Far away over the still benighted land she rose, and into that glory of Abyssinian gold beyond the river. Gwenna, moving out on to the path, watched the flight. Before, she had wondered that these soaring things didn't come down. Now, she would have wondered if they had done so.

Steady as if running on rails, the aeroplane came on overhead; her sound as she came now loud, now soft, but always angry, harsh—harshness like that of a woman who lives to herself and her strivings, with no comradeship of Earth on which to lean. Against the sky that was her playground she showed as a slate-coloured dragonfly—a purple Empress of the Air soaring on and on into the growing dazzle of the day.

"Oh, it is beautiful, though," cried the girl on the path, looking up, and losing for that moment the angry sense that had fallen upon her of pleasure past, of the end of the song. "It is wonderful."

"Pooh, that old horse-bus," laughed Paul Dampier above her shoulder, and mentioned the names of the machine, the flyer in her. He could pick them out of the note of her angry song.

"That will be nothing to my P.D.Q.," he declared exultantly as they walked on up the path towards the marquee. "You wait until I've got my aeroplane working! That'll be something new in aviation, you know. Nearest thing yet to the absolute identity of the Man with the Machine."

He yawned a little with natural sleepiness, but his interest was wide-awake. He could have gone on until breakfast-time explaining some fresh point about his invention, while the girl in those little silver-heeled shoes paced slowly up the path beside him.... He was going on.

"Make all those other types, English or foreign, as clumsy as the old-fashioned bone-shake bicycle. Fact," he declared. "Now, take the Taube—Hullo——"

"Bitte," said a voice.

The German word came across a pile of plates deftly balanced upon a young man's forearm. That arm was clad in the sleeve of a trim white jacket, buttoned over a thick and compact little chest. The waiter's hair was a short, upright golden stubble, and another little stubble of gold sprouted upon his steady upper lip. He had come up, very softly, behind them.

He spoke again in excellent English.

"By your leave, sir."

Dampier made way for him, and he passed. Gwenna, with a little shiver, looked after him. The sight of the young waiter whom she had noticed at the beginning of the evening had given her an unreasonable little chill.... Perhaps it was because his softly-moving, white figure against those willows had loomed so like a ghost....

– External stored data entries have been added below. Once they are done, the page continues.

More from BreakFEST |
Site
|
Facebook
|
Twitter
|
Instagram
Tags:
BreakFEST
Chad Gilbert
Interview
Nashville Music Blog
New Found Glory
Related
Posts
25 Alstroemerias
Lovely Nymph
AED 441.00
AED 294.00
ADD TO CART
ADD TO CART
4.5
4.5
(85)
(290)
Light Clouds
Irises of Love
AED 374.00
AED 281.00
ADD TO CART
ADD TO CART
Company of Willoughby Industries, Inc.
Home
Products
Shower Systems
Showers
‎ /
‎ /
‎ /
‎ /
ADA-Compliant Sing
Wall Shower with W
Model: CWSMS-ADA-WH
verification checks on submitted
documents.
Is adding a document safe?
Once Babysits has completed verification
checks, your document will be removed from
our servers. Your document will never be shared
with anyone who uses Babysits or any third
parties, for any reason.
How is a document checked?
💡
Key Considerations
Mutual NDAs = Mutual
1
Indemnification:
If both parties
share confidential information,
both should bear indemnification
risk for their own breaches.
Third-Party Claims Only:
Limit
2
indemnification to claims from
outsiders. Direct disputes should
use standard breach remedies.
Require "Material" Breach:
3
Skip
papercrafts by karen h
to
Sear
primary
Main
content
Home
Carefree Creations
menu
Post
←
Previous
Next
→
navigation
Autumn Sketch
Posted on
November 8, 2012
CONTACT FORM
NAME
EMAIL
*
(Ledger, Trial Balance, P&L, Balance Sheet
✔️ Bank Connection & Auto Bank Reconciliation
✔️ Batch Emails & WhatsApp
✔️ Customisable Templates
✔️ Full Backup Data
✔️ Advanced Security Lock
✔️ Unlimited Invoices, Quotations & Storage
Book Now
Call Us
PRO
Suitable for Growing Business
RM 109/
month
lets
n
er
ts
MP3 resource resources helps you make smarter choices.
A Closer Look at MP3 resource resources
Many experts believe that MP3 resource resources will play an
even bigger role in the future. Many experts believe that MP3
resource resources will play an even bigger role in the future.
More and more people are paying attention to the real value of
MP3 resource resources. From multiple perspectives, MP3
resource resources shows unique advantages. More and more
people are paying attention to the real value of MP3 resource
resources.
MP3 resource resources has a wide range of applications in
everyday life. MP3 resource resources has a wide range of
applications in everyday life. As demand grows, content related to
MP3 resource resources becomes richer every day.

Dampier said, "Rotten job for a man, I always think, hanging about and picking up things for other people like that."

"Yes," said Gwenna, absently, sadly. It was the end now. Quite the end. They'd got to go home. Back to everyday life. The Club, the Works. Nothing to live for, except—Ah, yes! His promise that he would take her flying, soon....

Above in the glowing sky the aeroplane was dwindling—to disappear. The waiter, turning a corner of the dark shrubbery, had also disappeared as they passed. From behind the shelter of the branches he was watching, watching....

He was looking after Paul Dampier, the Airman—the inventor of the newest aeroplane.